───── STUDY MATERIAL

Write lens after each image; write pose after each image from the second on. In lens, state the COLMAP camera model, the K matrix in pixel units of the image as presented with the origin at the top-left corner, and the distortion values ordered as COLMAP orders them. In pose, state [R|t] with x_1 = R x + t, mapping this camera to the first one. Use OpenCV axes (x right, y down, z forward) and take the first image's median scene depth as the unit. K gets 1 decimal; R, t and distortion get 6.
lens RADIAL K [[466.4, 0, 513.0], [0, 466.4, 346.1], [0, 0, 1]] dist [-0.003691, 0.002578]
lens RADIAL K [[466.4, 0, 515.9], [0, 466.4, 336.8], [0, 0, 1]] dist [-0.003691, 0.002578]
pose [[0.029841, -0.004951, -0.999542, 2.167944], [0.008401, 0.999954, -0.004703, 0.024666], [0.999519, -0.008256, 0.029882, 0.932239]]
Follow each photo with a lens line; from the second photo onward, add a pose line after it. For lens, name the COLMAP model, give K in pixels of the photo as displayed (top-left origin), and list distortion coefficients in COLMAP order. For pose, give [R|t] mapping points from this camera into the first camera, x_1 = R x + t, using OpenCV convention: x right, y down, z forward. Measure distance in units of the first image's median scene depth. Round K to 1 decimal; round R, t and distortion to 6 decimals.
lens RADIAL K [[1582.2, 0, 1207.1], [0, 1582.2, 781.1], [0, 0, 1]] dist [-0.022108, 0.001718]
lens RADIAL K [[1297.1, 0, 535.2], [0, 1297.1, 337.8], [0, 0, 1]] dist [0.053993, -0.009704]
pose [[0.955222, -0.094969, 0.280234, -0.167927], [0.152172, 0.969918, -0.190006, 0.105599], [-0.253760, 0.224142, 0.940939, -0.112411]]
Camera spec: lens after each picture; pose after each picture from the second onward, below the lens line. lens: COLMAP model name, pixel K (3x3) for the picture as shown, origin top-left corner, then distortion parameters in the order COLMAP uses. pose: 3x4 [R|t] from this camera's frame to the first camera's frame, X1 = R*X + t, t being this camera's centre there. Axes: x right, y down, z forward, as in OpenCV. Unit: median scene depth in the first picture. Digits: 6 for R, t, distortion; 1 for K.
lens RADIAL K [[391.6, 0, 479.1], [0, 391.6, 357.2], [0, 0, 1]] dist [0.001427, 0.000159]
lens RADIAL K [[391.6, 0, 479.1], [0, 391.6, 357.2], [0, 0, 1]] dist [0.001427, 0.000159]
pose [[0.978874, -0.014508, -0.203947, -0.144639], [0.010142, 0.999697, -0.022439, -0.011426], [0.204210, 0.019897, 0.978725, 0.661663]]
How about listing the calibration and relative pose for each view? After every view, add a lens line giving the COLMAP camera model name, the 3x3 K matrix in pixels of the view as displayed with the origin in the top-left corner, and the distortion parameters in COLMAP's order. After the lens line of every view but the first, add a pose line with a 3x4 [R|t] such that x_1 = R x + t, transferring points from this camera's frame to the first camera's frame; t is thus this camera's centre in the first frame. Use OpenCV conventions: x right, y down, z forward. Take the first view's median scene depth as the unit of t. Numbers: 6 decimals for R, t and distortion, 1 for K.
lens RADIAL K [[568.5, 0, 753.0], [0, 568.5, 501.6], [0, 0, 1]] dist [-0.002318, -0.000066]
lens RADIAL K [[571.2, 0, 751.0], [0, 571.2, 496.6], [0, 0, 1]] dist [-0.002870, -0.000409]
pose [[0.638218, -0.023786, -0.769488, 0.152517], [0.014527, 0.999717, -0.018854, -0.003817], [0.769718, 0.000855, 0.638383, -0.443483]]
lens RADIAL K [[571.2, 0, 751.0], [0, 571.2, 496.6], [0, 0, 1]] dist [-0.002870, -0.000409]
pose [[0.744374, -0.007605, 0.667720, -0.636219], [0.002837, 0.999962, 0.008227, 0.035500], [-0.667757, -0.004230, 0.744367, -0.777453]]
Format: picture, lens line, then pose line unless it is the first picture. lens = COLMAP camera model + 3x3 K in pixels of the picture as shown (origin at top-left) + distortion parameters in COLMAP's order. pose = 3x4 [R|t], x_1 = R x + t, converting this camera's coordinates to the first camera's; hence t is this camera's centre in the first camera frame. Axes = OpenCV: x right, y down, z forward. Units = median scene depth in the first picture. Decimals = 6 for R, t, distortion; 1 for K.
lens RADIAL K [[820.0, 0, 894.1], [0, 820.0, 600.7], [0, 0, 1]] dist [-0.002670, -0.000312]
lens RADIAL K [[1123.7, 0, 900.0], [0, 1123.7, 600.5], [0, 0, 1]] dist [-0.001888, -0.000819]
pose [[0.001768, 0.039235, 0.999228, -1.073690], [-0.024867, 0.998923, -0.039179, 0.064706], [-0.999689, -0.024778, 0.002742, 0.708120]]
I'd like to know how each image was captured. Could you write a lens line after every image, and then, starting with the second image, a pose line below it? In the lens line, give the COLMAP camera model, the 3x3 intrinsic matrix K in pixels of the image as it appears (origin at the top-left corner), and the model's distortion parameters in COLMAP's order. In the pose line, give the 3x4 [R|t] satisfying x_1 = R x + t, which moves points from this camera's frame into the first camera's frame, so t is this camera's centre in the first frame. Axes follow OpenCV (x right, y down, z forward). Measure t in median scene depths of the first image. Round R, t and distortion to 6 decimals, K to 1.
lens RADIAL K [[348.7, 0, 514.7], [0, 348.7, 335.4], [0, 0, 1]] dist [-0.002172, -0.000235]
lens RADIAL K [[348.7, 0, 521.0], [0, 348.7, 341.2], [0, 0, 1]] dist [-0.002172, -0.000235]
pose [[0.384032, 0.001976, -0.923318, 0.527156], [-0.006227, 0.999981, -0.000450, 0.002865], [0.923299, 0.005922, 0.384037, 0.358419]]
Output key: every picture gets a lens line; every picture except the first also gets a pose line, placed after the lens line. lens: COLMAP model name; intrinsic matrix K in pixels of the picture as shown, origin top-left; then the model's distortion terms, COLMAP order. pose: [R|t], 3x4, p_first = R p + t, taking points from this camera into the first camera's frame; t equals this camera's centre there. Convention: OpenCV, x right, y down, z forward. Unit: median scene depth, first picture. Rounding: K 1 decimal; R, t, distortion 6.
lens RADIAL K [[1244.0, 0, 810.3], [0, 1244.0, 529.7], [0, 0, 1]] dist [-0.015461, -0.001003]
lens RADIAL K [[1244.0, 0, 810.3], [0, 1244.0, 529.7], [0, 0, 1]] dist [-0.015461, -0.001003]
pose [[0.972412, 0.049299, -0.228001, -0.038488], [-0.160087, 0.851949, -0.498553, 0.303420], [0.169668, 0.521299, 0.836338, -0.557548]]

──────────

ABOUT THIS TASK:
Set down the lines starting with the line that contains "Format: picture, lens" and going on through the line that contains "0.005922, 0.384037, 0.358419]]", copying each one exactly.

TASK ANSWER:
Format: picture, lens line, then pose line unless it is the first picture. lens = COLMAP camera model + 3x3 K in pixels of the picture as shown (origin at top-left) + distortion parameters in COLMAP's order. pose = 3x4 [R|t], x_1 = R x + t, converting this camera's coordinates to the first camera's; hence t is this camera's centre in the first camera frame. Axes = OpenCV: x right, y down, z forward. Units = median scene depth in the first picture. Decimals = 6 for R, t, distortion; 1 for K.
lens RADIAL K [[820.0, 0, 894.1], [0, 820.0, 600.7], [0, 0, 1]] dist [-0.002670, -0.000312]
lens RADIAL K [[1123.7, 0, 900.0], [0, 1123.7, 600.5], [0, 0, 1]] dist [-0.001888, -0.000819]
pose [[0.001768, 0.039235, 0.999228, -1.073690], [-0.024867, 0.998923, -0.039179, 0.064706], [-0.999689, -0.024778, 0.002742, 0.708120]]
I'd like to know how each image was captured. Could you write a lens line after every image, and then, starting with the second image, a pose line below it? In the lens line, give the COLMAP camera model, the 3x3 intrinsic matrix K in pixels of the image as it appears (origin at the top-left corner), and the model's distortion parameters in COLMAP's order. In the pose line, give the 3x4 [R|t] satisfying x_1 = R x + t, which moves points from this camera's frame into the first camera's frame, so t is this camera's centre in the first frame. Axes follow OpenCV (x right, y down, z forward). Measure t in median scene depths of the first image. Round R, t and distortion to 6 decimals, K to 1.
lens RADIAL K [[348.7, 0, 514.7], [0, 348.7, 335.4], [0, 0, 1]] dist [-0.002172, -0.000235]
lens RADIAL K [[348.7, 0, 521.0], [0, 348.7, 341.2], [0, 0, 1]] dist [-0.002172, -0.000235]
pose [[0.384032, 0.001976, -0.923318, 0.527156], [-0.006227, 0.999981, -0.000450, 0.002865], [0.923299, 0.005922, 0.384037, 0.358419]]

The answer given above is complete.